If your blood pressure is 120/80 millimeters of mercury (mm Hg) or lower, it’s considered normal. Generally, if the blood pressure reading is under 90/60 mm Hg, it is abnormally low and is referred to as hypotension. Some adults regularly have a blood pressure in the hypotensive range, but have no symptoms at all and do not require treatment. In serious cases, though, hypotension can result in a decreased supply of oxygen and nutrients to your brain, which can eventually lead to life-threatening shock.
Anyone can develop hypotension, but certain groups of people are more likely to experience it, and there are different types. For instance, orthostatic (positional) hypotension, which occurs when you stand up after sitting or lying down, is more common in older adults. Typically, “your body has certain compensatory mechanisms to prevent your blood pressure from falling when you stand up,” explains Willie Lawrence, MD, an interventional cardiologist at Research Medical Center in Kansas City, Missouri, and a spokesperson for the American Heart Association. But, he adds, “orthostatic hypotension is a problem for some people because these reflexes that should occur, don’t occur.”
Symptoms of Hypotension
Most doctors do not consider hypotension a problem unless it is associated with certain signs and symptoms, which may include:
- Problems concentrating
- Blurry vision
- Clammy, pale skin
- Shortness of breath
- When Low Blood Pressure Can Strike
Some people have naturally low blood pressure, and they don't experience any symptoms. But for those who are used to having high blood pressure, episodes of low blood pressure can signal a problem and can cause the symptoms listed above.
An onset of hypotension is more likely to occur when you:
- Are on bed rest for a long period of time, and then resume an upright posture
- Are in your first 24 weeks of pregnancy
- Have lost a large amount of blood
- Are dehyrdrated
- Are taking certain medications, such as blood pressure lowering medications; certain heart medications; certain Parkinson's disease medications; tricyclic antidepressants; or medications to treat erectile dysfunction
- Have a heart problem, such as a very slow heart beat, heart valve problems, heart attack, or heart failure
- Have an endocrine problem, such as hypothyroidism, parathyroid disease, Addison's disease (an adrenal gland disorder), low blood sugar, or diabetes
- Have a severe infection that enters your blood stream
- Are experiencing anaphylaxis, a life-threatening allergic reaction
- Have a neural disorder that affects your blood pressure
- Have a nutrient deficiency, such as low vitamin B12 and folic acid levels
When Do You Need Medical Care for Hypotension?
If your blood pressure is always on the low side and you do not have any of the above symptoms, there is usually no cause for concern. Similarly, if you have a single at-home blood pressure reading that is abnormally low without any symptoms, you probably do not need to see your doctor. It is normal for your blood pressure to rise and fall over time, and your body is usually able to get your blood pressure back to normal.

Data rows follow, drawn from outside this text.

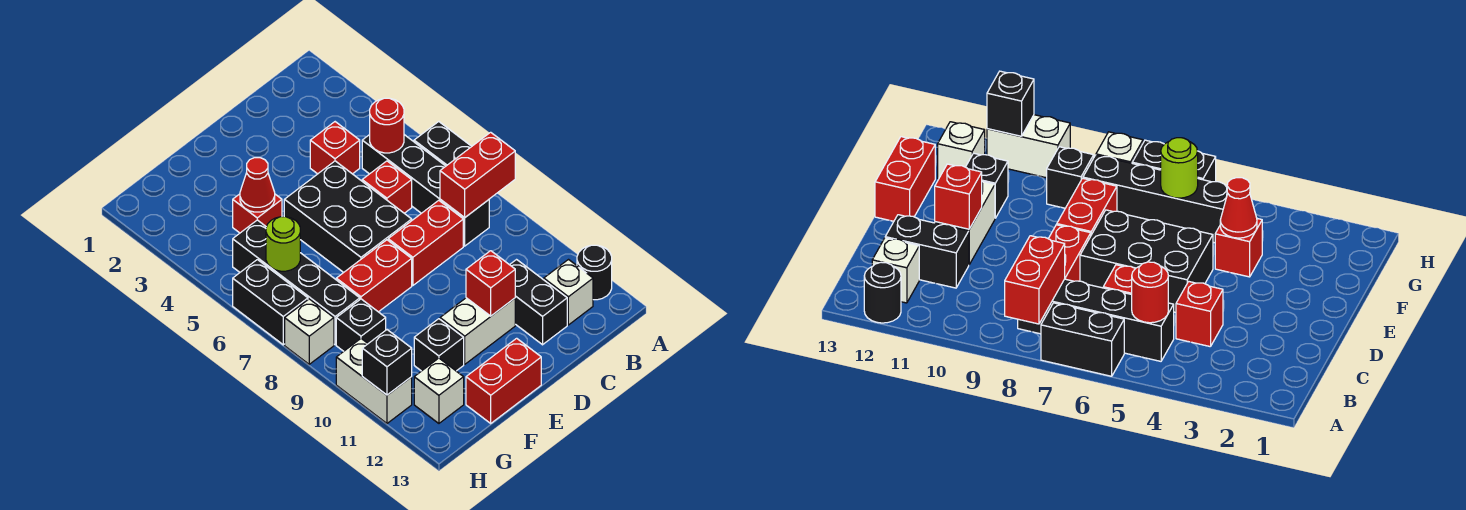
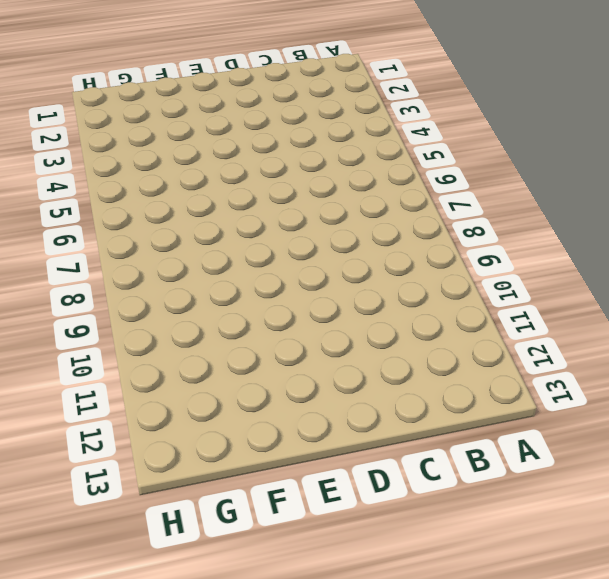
none -> black 1x2 brick [414,122,472,166]
none -> black 1x1 round brick [577,245,612,300]
none -> black 1x4 brick [362,135,489,246]

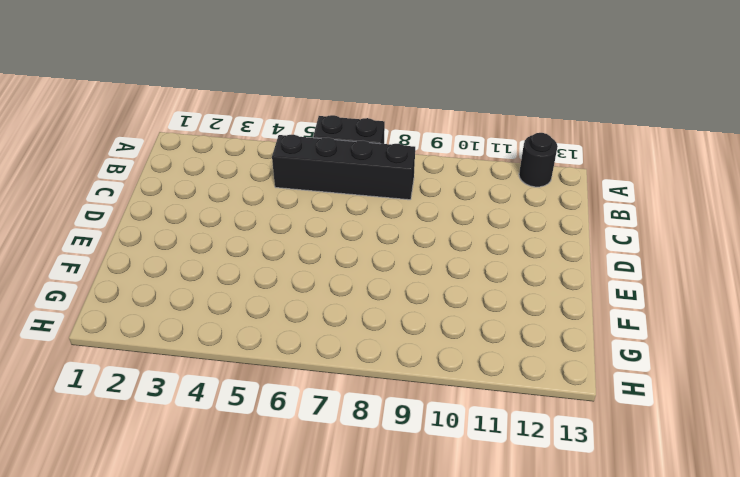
none -> white 1x1 brick [544,260,593,325]
none -> red 1x1 brick [310,122,360,174]
none -> red 1x1 brick [362,161,412,213]

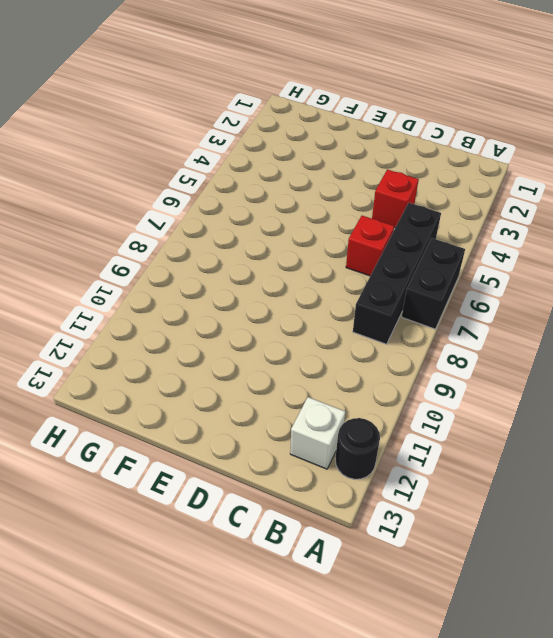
none -> red 1x2 brick [388,200,463,285]
none -> black 1x2 brick [510,260,567,345]
none -> black 2x3 brick [284,161,412,272]

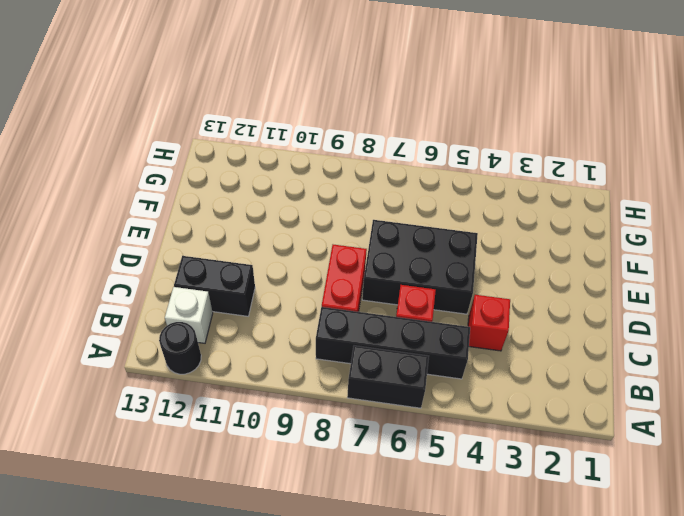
none -> white 1x2 brick [440,298,515,364]
none -> red 1x2 brick [336,240,412,312]
none -> red 1x2 brick [466,338,541,423]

But, says Dr. Lawrence, “when you sense there’s a recurrent problem, or there’s no clear explanation for what’s happened, you need to seek medical advice."
If your blood pressure drops suddenly and you are experiencing symptoms like dizziness, you should call your healthcare provider. They can assess your situation and rule out underlying problems, such as internal bleeding, serious infection, or allergic reaction.
Treatment for hypotension will depend on the cause of the low blood pressure. Immediate steps might include:
- Lying with your feet above your heart
- Drinking fluids
- Avoiding hypotension triggers like prolonged standing
After evaluation by a doctor, recommendations may include:
- Avoiding alcohol
- Adjusting your diet
- Adjusting your medications (possibly lowering dosages)
- Taking blood pressure raising medications, such as fludrocortisone (Florinef) and midodrine (ProAmatine)
- Wearing compression stockings
- People who experience shock related to hypotension will need emergency treatment to restore blood flow to their organs and raise their blood pressure back to normal.
It’s important to determine whether your low blood pressure is “a primary problem or secondary problem,” notes Lawrence. A primary problem means that the body’s reflexes are not working as they should. Secondary causes mean that the low blood pressure is a result of things like dehydration or the effects of certain medications. “Some anti-hypertensive [medications] are more likely to cause hypotension than others, and a lot of it is dose-dependent,” says Lawrence. “In most people, there will be some easily identifiable secondary cause, or some easy solution to what may even be a chronic problem that has no secondary cause, and that’s why it’s important to see your doctor, so they can make an appropriate assessment.”
Keep track of your blood pressure readings, even if you don’t have any health issues, so that you know what your personal “normal” reading is. And if your blood pressure is being monitored, talk to your doctor about the blood pressure target range that’s best for you.